Many Christians say that the basic thought of Romans is justification by faith, and others say that it is the salvation of God. These viewpoints are not incorrect, but they are not adequate. The basic thought of this book is that God is making sons out of sinners to form a body for Christ that He may be expressed. We sinners are the basic material which God is using to produce many sons for Himself. Paul received a revelation of God’s eternal plan, God’s eternal purpose. God’s eternal plan is to produce many sons for Himself by means of Himself as their life. This means that God intends to work Himself as life into many sinners and that these sinners will become His many sons, after they have been redeemed and saved and have His life. Every sinner who has been born of God and has received God’s life has become one of His sons (John 1:12-13). This, however, is still not the ultimate goal of God’s purpose. The ultimate goal of His purpose is to build all these sons together into one Body to express Christ. God is making sons out of sinners to form the Body to express Christ. This is a full statement of the underlying concept of the book of Romans. This thought was deep in Paul’s heart and in his spirit when he composed this book. His writing of this Epistle was based upon this. Having this concept as the basic content of Romans, Paul covered so many details relating to it in sixteen chapters. When we get into this book, we see that it reveals that God is working to make sons out of sinners to form the Body to express Christ.


Now we need to consider the major sections of the book of Romans. None of the other books in the Bible is as well organized as Romans. Therefore, it is easy to subdivide it. This book is subdivided into three main sections. Chapters one through eight compose the first section, chapters nine through eleven, the second section, and chapters twelve through sixteen, the third section. In this message we shall temporarily set aside the middle section and consider only the first and last sections.


The first section deals with the personal salvation of the individuals who believe in Christ. In other words, it is a section on personal salvation. We do not see the Body in this section. We have the many brothers of Christ, but not yet the many members of the Body. In chapter eight we read of the many brothers of the Firstborn (v. 29). Although the many brothers are undoubtedly the members of the Body of Christ, chapter eight does not refer to them as members, but as brothers of the firstborn Son. In chapter eight the concept has not gone so far as to reach the Body. It is still a matter of the divine life producing the many sons.
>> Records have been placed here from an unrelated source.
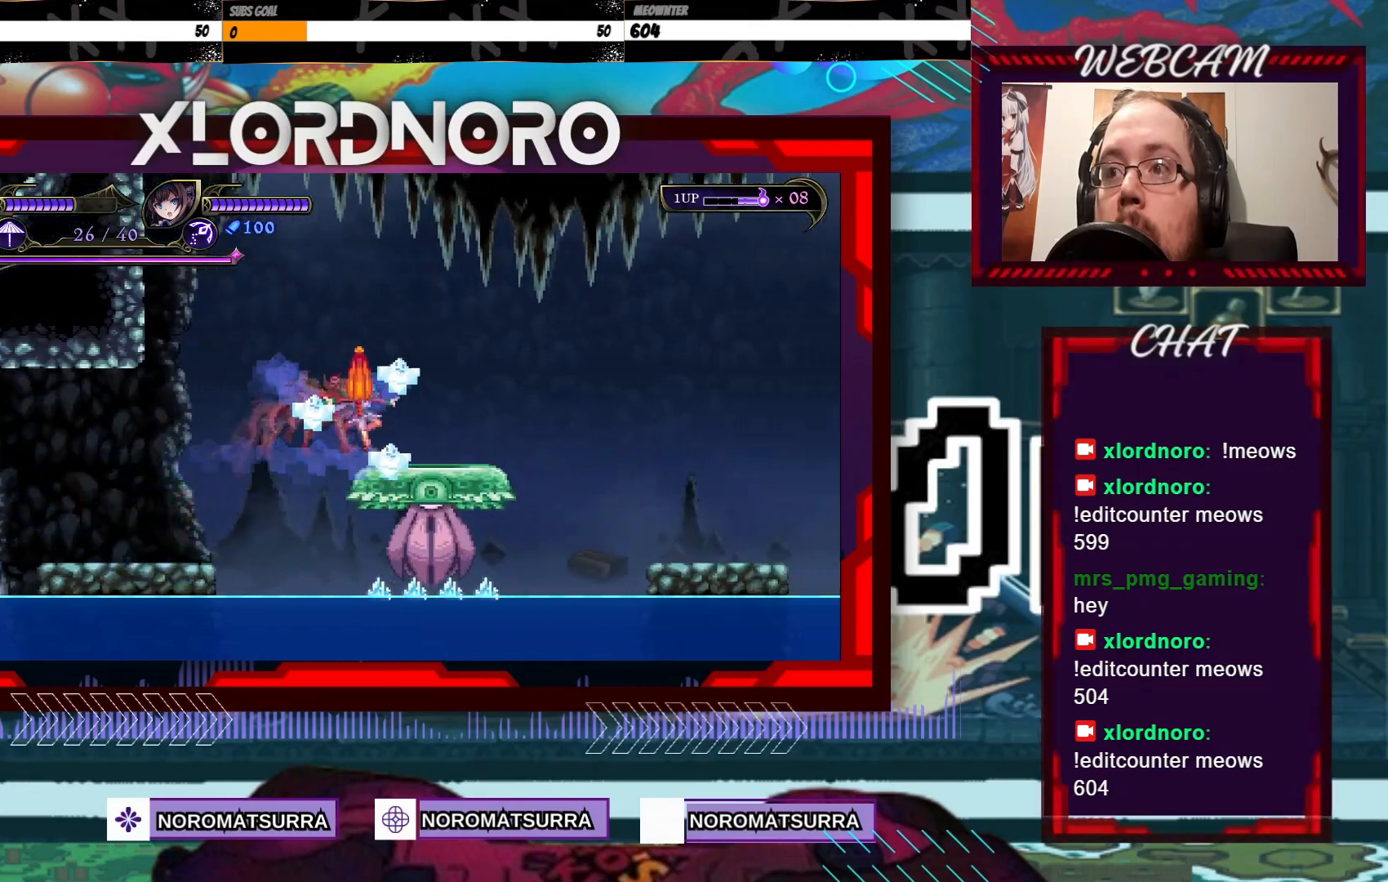
{"dt_ms": 500, "buttons": [], "left_stick": "center", "right_stick": "center", "events": [[167, "left_stick", "center"], [250, "left_stick", "left"], [367, "left_stick", "center"]]}
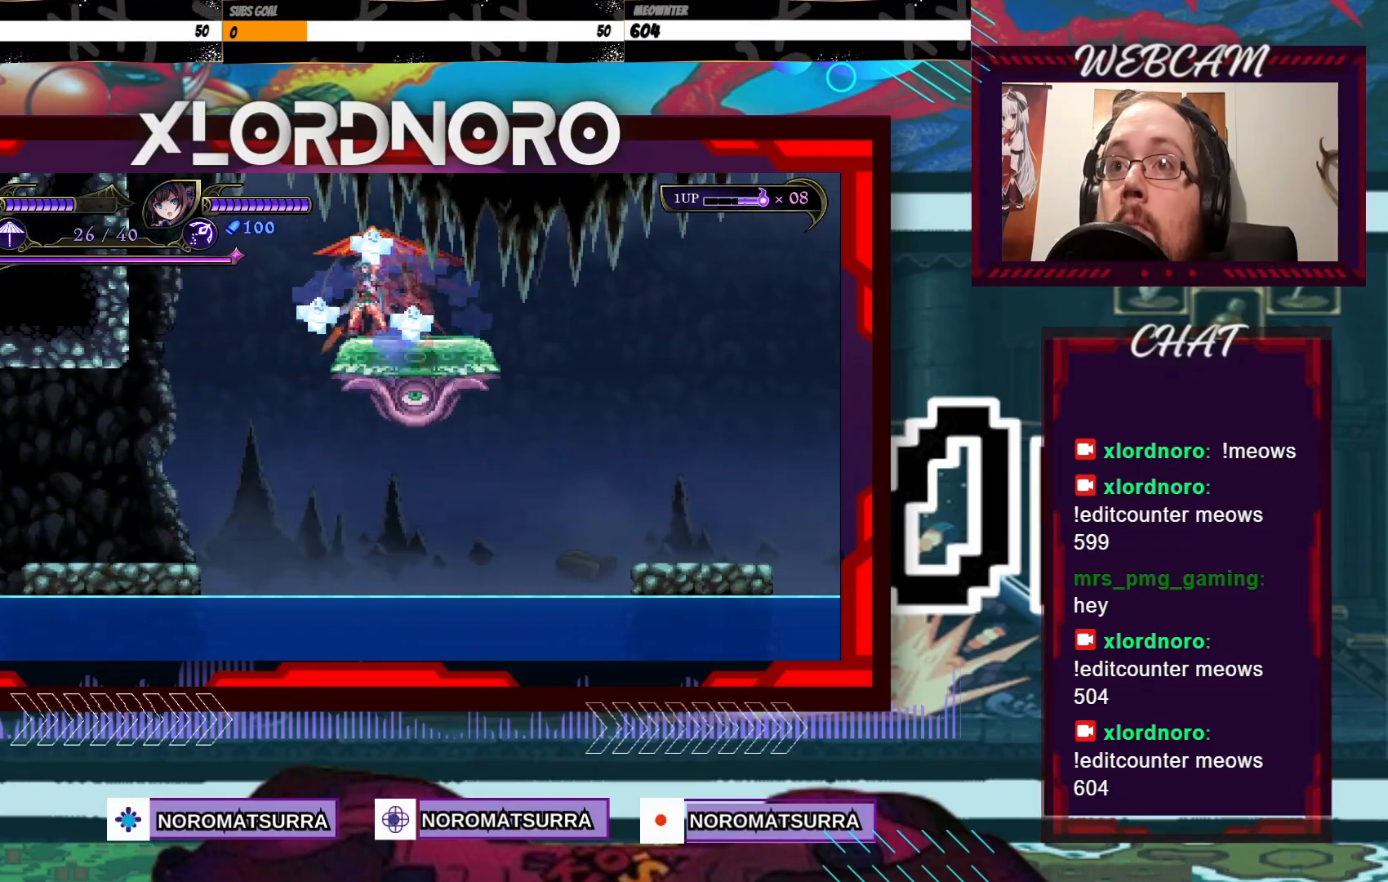
{"dt_ms": 500, "buttons": [], "left_stick": "right", "right_stick": "center", "events": [[17, "left_stick", "right"]]}
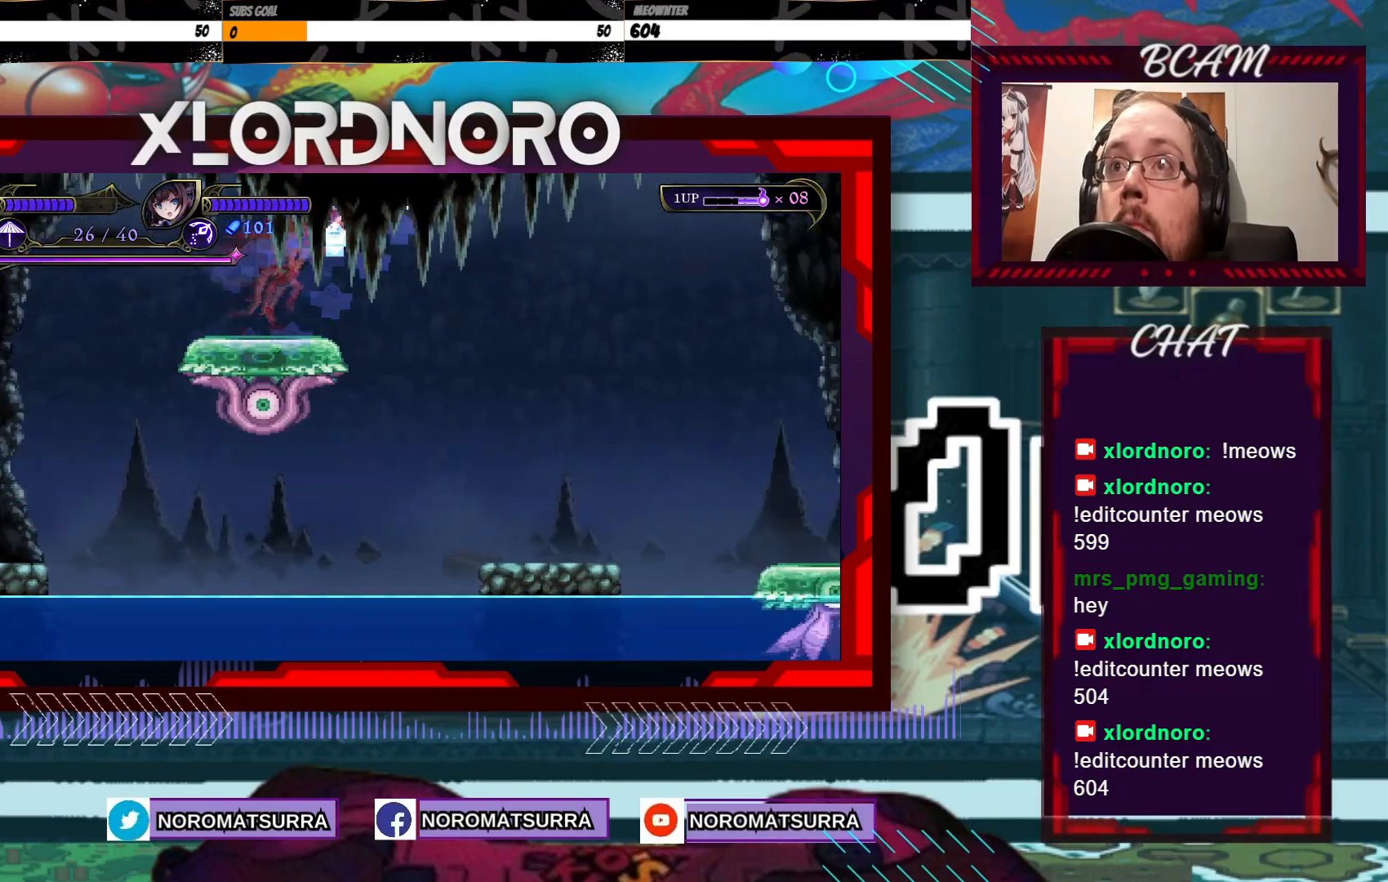
{"dt_ms": 500, "buttons": [], "left_stick": "right", "right_stick": "center", "events": []}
So the many sons are called not the many members of the Body of Christ, but the many brothers of the firstborn Son.

In the New Testament the Son of God is related to life. If you have the Son of God, you have life (1 John 5:11-12). If you do not have the Son, you do not have life. Because we have the divine life, we have become brothers of the firstborn Son. Now God not only has the unique Son, the only begotten Son, but also the many sons, the brothers of the Firstborn.